Trecho selecionado:
..........
O novo Código de Processo Civil [1] passou a vigorar em 16 de março de 2016, em substituição ao código de 1973, e, dentre as novidades trazidas pela lei, teve a inédita regulamentação processual da desconsideração da personalidade jurídica.
O referido instituto tem aplicação no Direito Civil nos casos de abuso da personalidade jurídica, caracterizado pelo desvio de finalidade da empresa e pela confusão patrimonial (art. 50 do Código Civil), e no Direito do Consumidor nas hipóteses em que houver prejuízo para o consumidor em razão de abuso de direito, excesso de poder, infração da lei, fato ou ato ilícito ou violação dos estatutos ou contrato social, falência ou estado de insolvência e encerramento ou inatividade da pessoa jurídica provocados por má administração (art. 28 do Código de Defesa do Consumidor).
É importante esclarecer, inicialmente, o conceito de pessoas jurídicas:
“Pessoas jurídicas, portanto, são entidades a que a lei empresta personalidade, isto é, são seres que atuam na vida jurídica, com personalidade diversa da dos indivíduos que os compõem, capazes de serem sujeitos de direitos e obrigações na ordem civil.” [2]
Não há dúvida, portanto, que as pessoas jurídicas são diferentes das pessoas físicas que as constituem, e que a desconsideração da personalidade jurídica é a forma de se desprezar a separação entre a empresa e o sócio para atingir o patrimônio pessoal deste, nas hipóteses previstas em lei.
Até então, o instituto, que não tinha regulamentação processual, era admitido como medida excepcional com exercício diferido do contraditório (entendimento do Superior Tribunal de Justiça, exemplificado pelo AgRg no Ag 1332336 / SP Agravo Regimental no Agravo De Instrumento 2010/0124784-4), mas o NCPC inovou ao regular a desconsideração da personalidade jurídica, incluindo-o como incidente processual junto às modalidades de intervenção de terceiros, no Título III, especificamente nos arts. 133 e 137 do diploma.
..........
Linhas extraídas:
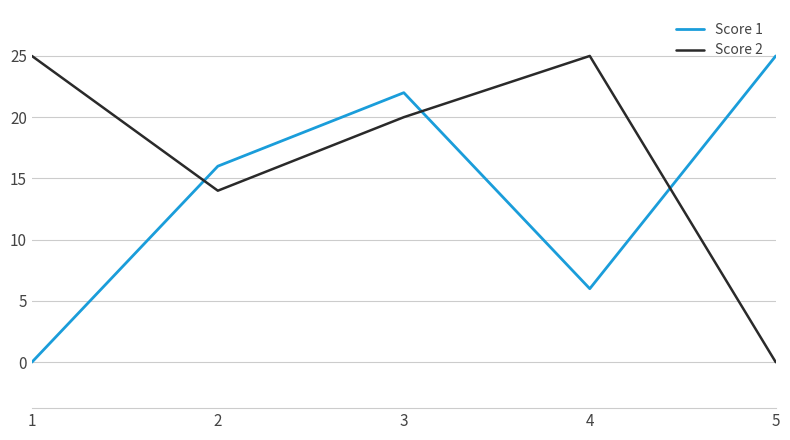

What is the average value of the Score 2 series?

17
..........
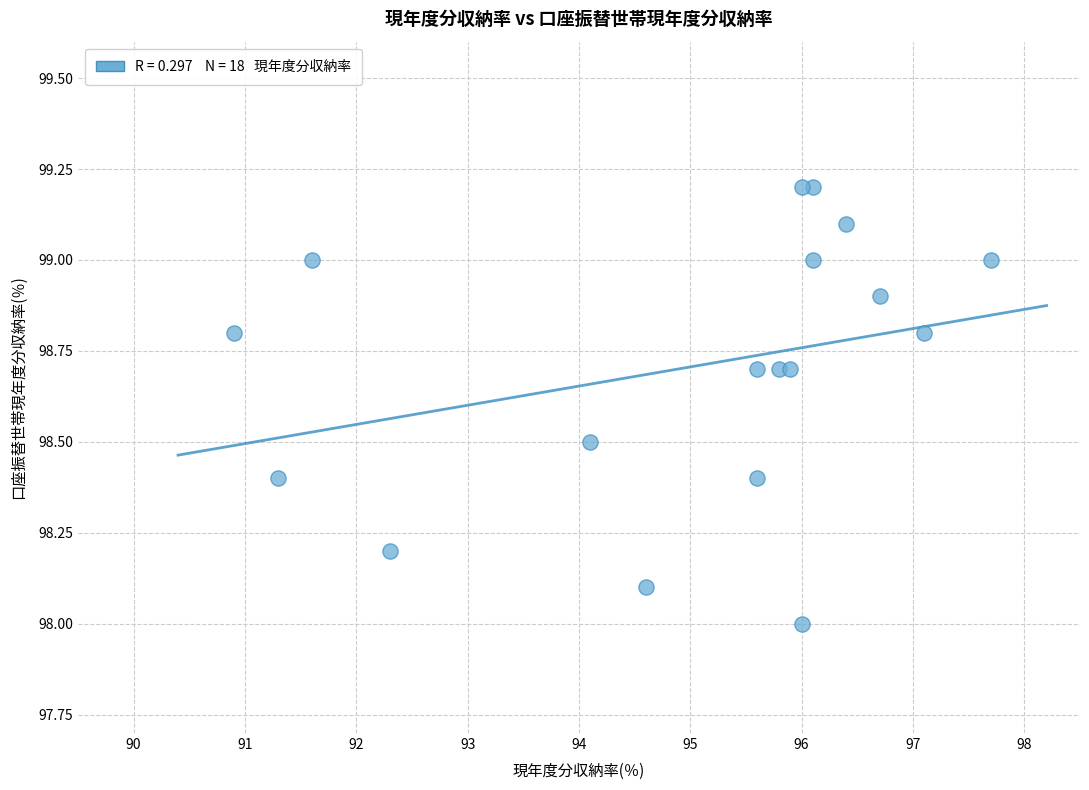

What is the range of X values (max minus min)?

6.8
..........
Tarefa 1: Transcreva o trecho sobre a desconsideração da personalidade jurídica começando em "O novo Código" e indo até "da personalidade jurídica.".
Tarefa 2:
Responda com base no texto sobre a desconsideração da personalidade jurídica:
(a) Em que data o novo Código de Processo Civil passou a vigorar?
(b) Qual artigo do Código de Defesa do Consumidor é mencionado?
(c) Em qual título do NCPC a desconsideração da personalidade jurídica foi incluída?
Tarefa 3: Dê continuidade ao texto sobre a desconsideração da personalidade jurídica a partir da última frase apresentada.
Não é preciso consultar as linhas para nada.

Resposta escrita 1:
O novo Código de Processo Civil [1] passou a vigorar em 16 de março de 2016, em substituição ao código de 1973, e, dentre as novidades trazidas pela lei, teve a inédita regulamentação processual da desconsideração da personalidade jurídica.

Resposta escrita 2:
(a) Em 16 de março de 2016.
(b) O art. 28.
(c) No Título III.

Resposta escrita 3:
No novo procedimento, o incidente pode ser suscitado pela parte ou pelo Ministério Púbico, em “todas as fases do processo de conhecimento, no cumprimento de sentença e na execução fundada em título executivo extrajudicial”, conforme previsão do art. 134. Além disso, torna-se possível para o sócio se defender antes mesmo de ter seus bens atingidos, nos termos do art. 135: “Instaurado o incidente, o sócio ou a pessoa jurídica será citado para manifestar-se e requerer as provas cabíveis no prazo de 15 (quinze) dias.”
A nova lei é elogiável neste ponto, por permitir o exercício do contraditório, inclusive com a produção de provas (art. 136), antes de ser atingido o patrimônio do sócio.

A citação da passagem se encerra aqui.